Shyam Rangeela (born 25 August 1994), born as Shyam Sunder, is an Indian comedian and politician from Hanumangarh, Rajasthan.

==Early life==
Rangeela was born on 25 August 1994 in the village of Manaktheri of Pilibanga town of Hanumangarh in the Indian state of Rajasthan. His father, Jawahar Lal is a farmer. He left this village in 2013 and moved to a new village. Rangeela's family presently lives in Mokamawala village of Raisinghnagar town of Sri Ganganagar. He belongs to a Hindu family. Shyam's education till eighth grade took place in the village of Manaktheri, then till the twelfth in Suratgarh.

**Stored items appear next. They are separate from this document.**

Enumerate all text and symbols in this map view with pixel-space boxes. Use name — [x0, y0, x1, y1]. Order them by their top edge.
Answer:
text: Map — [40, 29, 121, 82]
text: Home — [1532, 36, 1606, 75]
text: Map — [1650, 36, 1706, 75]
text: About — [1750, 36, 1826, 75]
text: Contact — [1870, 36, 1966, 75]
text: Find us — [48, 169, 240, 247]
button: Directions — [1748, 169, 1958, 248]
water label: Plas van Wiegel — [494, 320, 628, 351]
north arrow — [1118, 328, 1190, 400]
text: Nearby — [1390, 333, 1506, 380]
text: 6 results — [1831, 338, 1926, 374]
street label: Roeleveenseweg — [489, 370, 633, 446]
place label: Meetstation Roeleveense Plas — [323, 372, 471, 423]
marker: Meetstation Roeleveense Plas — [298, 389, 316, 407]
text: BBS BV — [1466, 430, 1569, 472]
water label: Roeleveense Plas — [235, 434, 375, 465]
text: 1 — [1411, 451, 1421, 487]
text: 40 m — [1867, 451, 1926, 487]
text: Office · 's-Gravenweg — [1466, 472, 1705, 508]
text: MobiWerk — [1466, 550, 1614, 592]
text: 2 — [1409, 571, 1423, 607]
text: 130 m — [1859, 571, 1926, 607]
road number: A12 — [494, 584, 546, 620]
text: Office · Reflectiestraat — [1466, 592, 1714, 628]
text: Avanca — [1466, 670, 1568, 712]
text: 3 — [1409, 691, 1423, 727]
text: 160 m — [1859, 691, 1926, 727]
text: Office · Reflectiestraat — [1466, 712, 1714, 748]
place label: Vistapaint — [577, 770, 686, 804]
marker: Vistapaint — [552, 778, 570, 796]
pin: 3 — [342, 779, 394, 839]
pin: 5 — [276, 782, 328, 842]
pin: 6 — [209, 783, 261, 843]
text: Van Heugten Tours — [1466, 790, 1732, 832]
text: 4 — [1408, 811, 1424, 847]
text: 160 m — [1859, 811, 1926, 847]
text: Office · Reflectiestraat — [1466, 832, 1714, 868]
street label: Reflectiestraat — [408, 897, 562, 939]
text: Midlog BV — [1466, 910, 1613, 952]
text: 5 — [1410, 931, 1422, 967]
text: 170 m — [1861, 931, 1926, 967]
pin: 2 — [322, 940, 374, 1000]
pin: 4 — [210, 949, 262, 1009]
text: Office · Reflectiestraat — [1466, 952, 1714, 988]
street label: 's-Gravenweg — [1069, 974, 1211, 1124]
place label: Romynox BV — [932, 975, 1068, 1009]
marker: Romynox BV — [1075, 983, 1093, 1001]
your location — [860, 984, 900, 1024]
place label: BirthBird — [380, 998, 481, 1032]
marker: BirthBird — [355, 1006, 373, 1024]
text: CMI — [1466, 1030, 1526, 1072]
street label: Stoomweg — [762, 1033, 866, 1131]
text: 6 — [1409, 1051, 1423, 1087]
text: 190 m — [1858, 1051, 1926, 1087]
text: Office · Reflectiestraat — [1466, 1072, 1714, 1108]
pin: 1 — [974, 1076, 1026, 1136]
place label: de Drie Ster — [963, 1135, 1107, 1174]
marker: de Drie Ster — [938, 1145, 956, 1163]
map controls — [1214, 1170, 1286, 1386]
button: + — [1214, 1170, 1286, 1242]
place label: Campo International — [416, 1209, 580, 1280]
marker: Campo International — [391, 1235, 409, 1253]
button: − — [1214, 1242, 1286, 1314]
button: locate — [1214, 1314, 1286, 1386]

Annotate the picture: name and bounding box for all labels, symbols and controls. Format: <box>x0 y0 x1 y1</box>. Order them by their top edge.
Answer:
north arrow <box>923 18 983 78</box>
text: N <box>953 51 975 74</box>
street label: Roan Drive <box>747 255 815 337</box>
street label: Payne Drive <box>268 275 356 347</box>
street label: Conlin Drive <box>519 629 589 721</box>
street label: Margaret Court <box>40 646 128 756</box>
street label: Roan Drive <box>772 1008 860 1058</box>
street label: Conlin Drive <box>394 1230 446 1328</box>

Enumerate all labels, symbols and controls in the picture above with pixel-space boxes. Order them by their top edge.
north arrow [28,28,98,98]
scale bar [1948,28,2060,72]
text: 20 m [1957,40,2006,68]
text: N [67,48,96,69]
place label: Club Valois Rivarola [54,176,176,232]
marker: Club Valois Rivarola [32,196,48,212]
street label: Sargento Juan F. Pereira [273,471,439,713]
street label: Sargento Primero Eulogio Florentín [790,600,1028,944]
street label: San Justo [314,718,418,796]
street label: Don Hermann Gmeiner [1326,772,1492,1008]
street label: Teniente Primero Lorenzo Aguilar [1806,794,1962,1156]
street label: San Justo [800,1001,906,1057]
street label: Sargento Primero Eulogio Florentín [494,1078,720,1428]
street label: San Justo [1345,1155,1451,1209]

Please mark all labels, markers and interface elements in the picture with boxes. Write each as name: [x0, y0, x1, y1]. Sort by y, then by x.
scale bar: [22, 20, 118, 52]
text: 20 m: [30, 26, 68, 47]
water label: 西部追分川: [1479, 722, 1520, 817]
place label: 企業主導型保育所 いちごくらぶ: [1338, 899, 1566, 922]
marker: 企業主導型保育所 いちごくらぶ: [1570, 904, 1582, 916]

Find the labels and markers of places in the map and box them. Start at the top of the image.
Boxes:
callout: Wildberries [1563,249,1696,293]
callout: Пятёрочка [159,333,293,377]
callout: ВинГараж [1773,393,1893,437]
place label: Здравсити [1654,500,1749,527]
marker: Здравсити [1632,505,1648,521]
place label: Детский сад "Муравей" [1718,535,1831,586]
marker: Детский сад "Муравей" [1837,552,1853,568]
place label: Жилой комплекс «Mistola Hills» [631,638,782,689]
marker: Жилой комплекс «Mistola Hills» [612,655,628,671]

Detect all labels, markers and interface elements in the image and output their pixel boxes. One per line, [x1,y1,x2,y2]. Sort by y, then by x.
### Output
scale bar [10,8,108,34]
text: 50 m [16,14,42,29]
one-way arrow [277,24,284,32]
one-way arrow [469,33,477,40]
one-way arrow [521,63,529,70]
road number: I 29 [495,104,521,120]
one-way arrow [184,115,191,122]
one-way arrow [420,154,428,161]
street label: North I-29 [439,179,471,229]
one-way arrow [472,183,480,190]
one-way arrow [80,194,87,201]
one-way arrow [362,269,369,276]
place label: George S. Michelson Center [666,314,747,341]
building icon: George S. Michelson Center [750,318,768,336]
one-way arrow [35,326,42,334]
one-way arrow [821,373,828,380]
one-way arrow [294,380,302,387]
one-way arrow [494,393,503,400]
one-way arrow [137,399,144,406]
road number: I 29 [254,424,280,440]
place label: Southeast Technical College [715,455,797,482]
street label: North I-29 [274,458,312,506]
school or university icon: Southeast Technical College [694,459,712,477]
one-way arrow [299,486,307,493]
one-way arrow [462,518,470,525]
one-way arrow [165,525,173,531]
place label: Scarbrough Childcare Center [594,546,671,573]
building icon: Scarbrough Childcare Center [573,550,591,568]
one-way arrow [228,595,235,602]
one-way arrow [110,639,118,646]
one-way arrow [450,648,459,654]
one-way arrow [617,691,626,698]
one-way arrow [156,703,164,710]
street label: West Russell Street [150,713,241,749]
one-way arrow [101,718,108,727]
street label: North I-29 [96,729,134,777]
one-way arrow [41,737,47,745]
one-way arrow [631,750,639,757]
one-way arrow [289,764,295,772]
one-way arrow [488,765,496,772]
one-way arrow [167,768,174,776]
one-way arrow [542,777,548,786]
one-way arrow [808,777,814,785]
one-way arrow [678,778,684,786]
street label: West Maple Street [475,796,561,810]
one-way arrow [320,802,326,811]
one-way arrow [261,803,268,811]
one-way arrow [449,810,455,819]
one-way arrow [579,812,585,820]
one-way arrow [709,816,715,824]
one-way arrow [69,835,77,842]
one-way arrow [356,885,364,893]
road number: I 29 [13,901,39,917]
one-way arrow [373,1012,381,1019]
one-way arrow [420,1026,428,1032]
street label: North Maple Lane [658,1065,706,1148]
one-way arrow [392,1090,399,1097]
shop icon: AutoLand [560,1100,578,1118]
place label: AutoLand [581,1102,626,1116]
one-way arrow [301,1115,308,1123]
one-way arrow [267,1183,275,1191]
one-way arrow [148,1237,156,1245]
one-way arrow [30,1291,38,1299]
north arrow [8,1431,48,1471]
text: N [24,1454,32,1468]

After that, he did an animation course in Jaipur from 2012 to 2015.

==Comedy career==
Rangeela gained attention when he performed in The Great Indian Laughter Challenge, mimicking Prime Minister Narendra Modi and Congress leader Rahul Gandhi, receiving a standing ovation from the judge Akshay Kumar, although it never aired. Prior to that, he had performed in an institute at Jaipur and imitated those politicians.

== Political career ==
Rangeela joined the Aam Aadmi Party in May 2022, after sharing a series of tweets stating how TV shows were rejecting him repeatedly because his comedy was "too political".

He was supposed to contest the 2024 Indian general elections from Varanasi constituency as an Independent candidate. However his nomination was rejected by the Election Commission of India.